Writing Your First Workflow

The easiest way to author a Flyte Workflow is using the provided python SDK called “FlyteKit”.

You can save some effort by cloning the flytesnacks repo, and re-initializing it as a new git repository

git clone git@github.com:lyft/flytesnacks.git myflyteproject
cd myworkflow
rm -rf .git
git init

now open the “Makefile” and change the first line to IMAGE_NAME=myflyteproject

Let’s also remove the existing python task so we can write one from scratch.

rm workflows/edges.py

Creating a Project

In Flyte, workflows are organized into namespaces called “Projects”. When you register a workflow, it must be registered under a project.

Lets create a new project called myflyteproject. Use the project creation endpoint to create the new project

curl -X POST localhost:30081/api/v1/projects -d '{"project": {"id": "myflyteproject", "name": "myflyteproject"} }'

Writing a Task

The most basic Flyte primitive is a “task”. Flyte Tasks are units of work that can be composed in a workflow. The simplest way to write a Flyte task is using the FlyteSDK.

Start by creating a new file

touch workflows/first.py

This directory has been marked in the configuration file as the location to look for workflows and tasks. Begin by importing some of the libraries that we’ll need for this example.

from __future__ import absolute_import
from __future__ import division
from __future__ import print_function

import urllib.request as _request

import cv2
from flytekit.common import utils
from flytekit.sdk.tasks import python_task, outputs, inputs
from flytekit.sdk.types import Types
from flytekit.sdk.workflow import workflow_class, Output, Input

From there, we can begin to write our first task. It should look something like this.

@inputs(image_location=Types.String)
@outputs(parsed_image=Types.Blob)
@python_task
def edge_detection_canny(wf_params, image_location, parsed_image):
    with utils.AutoDeletingTempDir('test') as tmpdir:
        plane_fname = '{}/plane.jpg'.format(tmpdir.name)
        with _request.urlopen(image_location) as d, open(plane_fname, 'wb') as opfile:
            data = d.read()
            opfile.write(data)

        img = cv2.imread(plane_fname, 0)
        edges = cv2.Canny(img, 50, 200)  # hysteresis thresholds

        output_file = '{}/output.jpg'.format(tmpdir.name)
        cv2.imwrite(output_file, edges)

        parsed_image.set(output_file)

Some of the new concepts demonstrated here are:

  • wf_params: The first argument to a python task is a Flyte SDK defined object that offers handlers like logging.

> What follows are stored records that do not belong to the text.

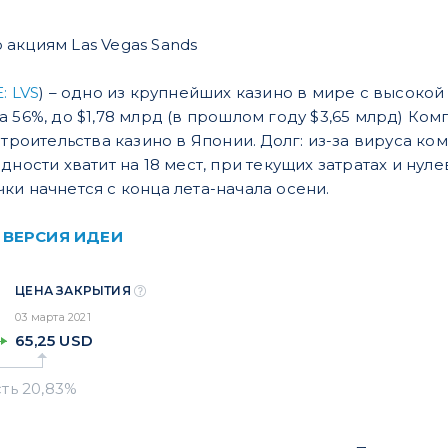
акциям Las Vegas Sands
: LVS
) – одно из крупнейших казино в мире с высокой 
а 56%, до $1,78 млрд (в прошлом году $3,65 млрд) К
 строительства казино в Японии. Долг: из-за вируса 
дности хватит на 18 мест, при текущих затратах и ну
ки начнется с конца лета-начала осени.
 ВЕРСИЯ ИДЕИ
ЦЕНА ЗАКРЫТИЯ
03 марта 2021
65,25
USD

  • Inputs and outputs are first defined in the decorator, and then passed into the argument of the function. Note that the names in the function signature need to match those in the decorator arguments.

  • A Blob is a Flyte Kit type that represents binary data. It is used to offload data to a storage location like S3. Here we use it to store an image.

Writing a Workflow

Next you need to call that task from a workflow. In the same file, add these lines.

@workflow_class
class EdgeDetectorWf(object):
    image_input = Input(Types.String, required=True, help="Image to run for")
    run_edge_detection = edge_detection_canny(image_location=image_input)
    edges = Output(run_edge_detection.outputs.parsed_image, sdk_type=Types.Blob)

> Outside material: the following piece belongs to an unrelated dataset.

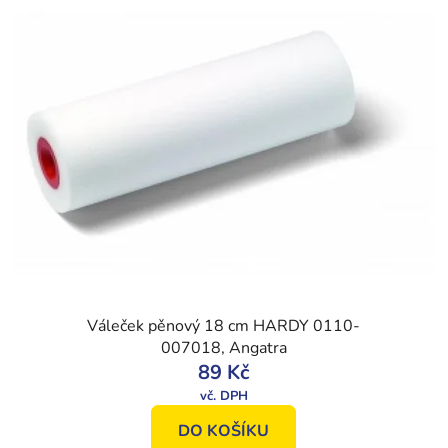
Váleček pěnový 18 cm HARDY 0110-
007018, Angatra
89 Kč
DO KOŠÍKU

This code block creates a workflow, with one task. The workflow itself has an input (the link to an image) that gets passed into the task, and an output, which is the processed image.

Interacting with Flyte

Flyte fulfills tasks using docker images. You’ll need to build a docker image from this code before it can run in Flyte. The repo has a make target to build the docker image for you

make docker_build

If you have the flyte sandbox installed on your local machine, the image will be accessible to to your Flyte system. If you’re running a remote Flyte instance, you’ll need to upload this image to a remote registry such as Dockerhub, Amazon ECR, or Google Container Registry, so that it can be used by the Flyte system.

To upload to a remote registry, use

DOCKER_REGISRY_USERNAME={username} DOCKER_REGISTRY_PASSWORD={pass} REGISTRY=docker.io make docker_build

Replace the values above with your registry username, password, and registry endpoint.

You may need to change the IMAGE_NAME in the Makefile to reflect your namespace in the docker registry. (ex {{my docker username}}/myflyteproject)

With the image built, we just need to register the tasks and workflows. The process is the same as what we had done previously.

docker run --network host -e FLYTE_PLATFORM_URL='127.0.0.1:30081' {{ your docker image }} pyflyte -p myflyteproject -d development -c sandbox.config register workflows

After this, you should be able to visit the Flyte UI, and run the workflow as you did with flytesnacks previously.